Last updated on November 19, 2024.
Executive Summary
The 2024 elections brought a significant change in federal leadership, with key implications for county governments across the United States. The 2024 election cycle follows a pattern of recent change, with 11 of the last 13 elections (exceptions in 2004 and 2012) resulting in a change in control of the White House, House, or Senate.

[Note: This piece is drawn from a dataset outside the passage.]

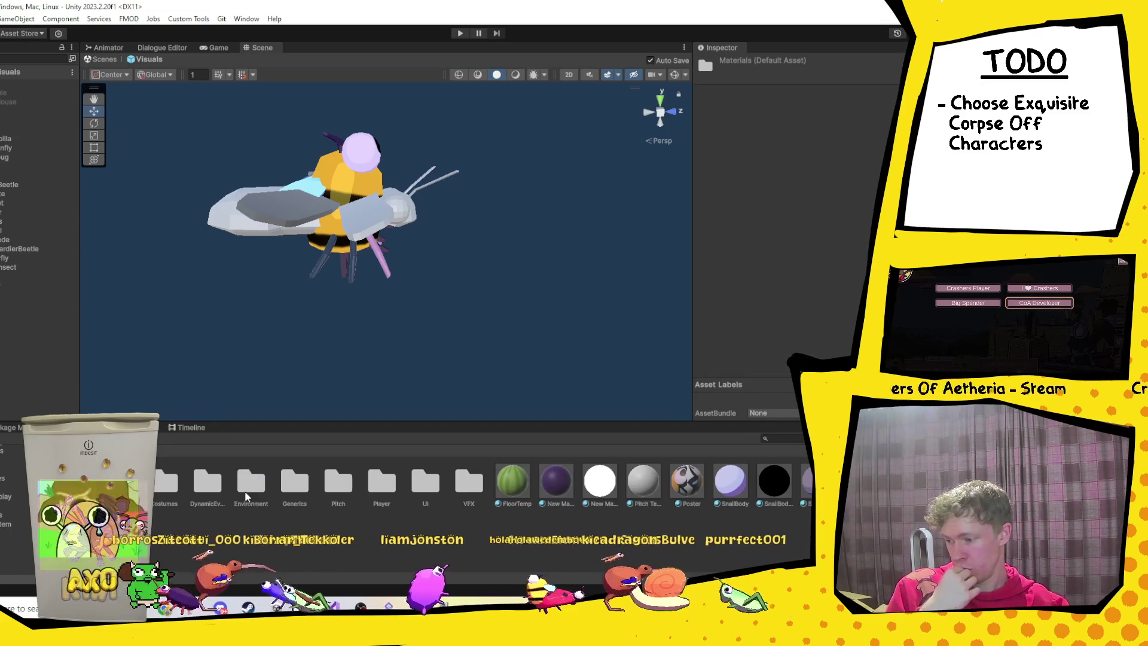
double_click(251, 481)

Counties play a critical role in administering and monitoring elections across the country. This includes managing and coordinating voter registration, poll workers, polling locations, and ballot casting and counting. During each election cycle, counties oversee more than 100,000 polling places and manage more than 630,000 poll workers. Thank you to county government officials and volunteers for playing a crucial role in maintaining our democratic system.
Presidential election
President-elect Donald Trump has been declared the unofficial winner of the 2024 presidential election. More than 90% of counties voted in favor of President-elect Trump in the 2024 presidential election, according to a preliminary analysis by The New York Times , thus improving its vote margin compared to 2020 in more than 2,300 counties. President-elect Donald Trump and Vice President-elect JD Vance will assume their respective offices on January 21, 2025.
Congress
Republicans in the U.S. Senate took majority control with 53 Senate seats, up from four seats, with key victories in Montana, Ohio, Pennsylvania and West Virginia. Democrats held on to controversial seats in Michigan, Nevada, Wisconsin and Arizona. Republicans maintained tight control of the House, having reached the 218-seat threshold required for control of the House. This consolidates a Republican trio with control of the presidency, the House and the Senate.
Governorates
There were eleven gubernatorial seats up for election in 2024. All three incumbents, Greg Gianforte (R-Mont.), Spencer Cox (R-Utah) and Phil Scott (R-Vt.) retained their positions. No gubernatorial seats were flipped, allowing the Republican Party to maintain 27 seats to the Democrats’ 23.
State legislatures
Eighty-five of the nation’s 99 state legislative chambers held regular elections in 2024, representing 5,807 of the nation’s 7,386 state legislative seats (79%). The GOP made slight gains in control of state legislatures, flipping the Michigan House and securing a tie in the Minnesota House. Democrats lost control of the “trifecta,” meaning control of both state houses and the governorship, in two states. There are now 38 trifectas in the United States, up from 40.
Key takeaways
- Eleven of the last thirteen federal elections (with exceptions in 2004 and 2012) have resulted in a change of control of the White House, the House and/or the Senate.
- The 2024 cycle saw the second highest voter turnout (63.3%) since 1960, surpassed only by the 2020 election (66.7%).
- President-elect Trump is the first Republican candidate to win the popular vote since 2004, sweeping all seven states, including six won by President Joe Biden.
- After the 2024 elections, there are only three divided state delegations in the U.S. Senate, Wisconsin, Pennsylvania and Maine.
- For the first time since 1795, the United States House of Representatives has had three consecutive Congresses with a single-digit party divide.
- Triofectas (where one party controls both houses of the state legislature as well as the governorship) still dominate the national landscape.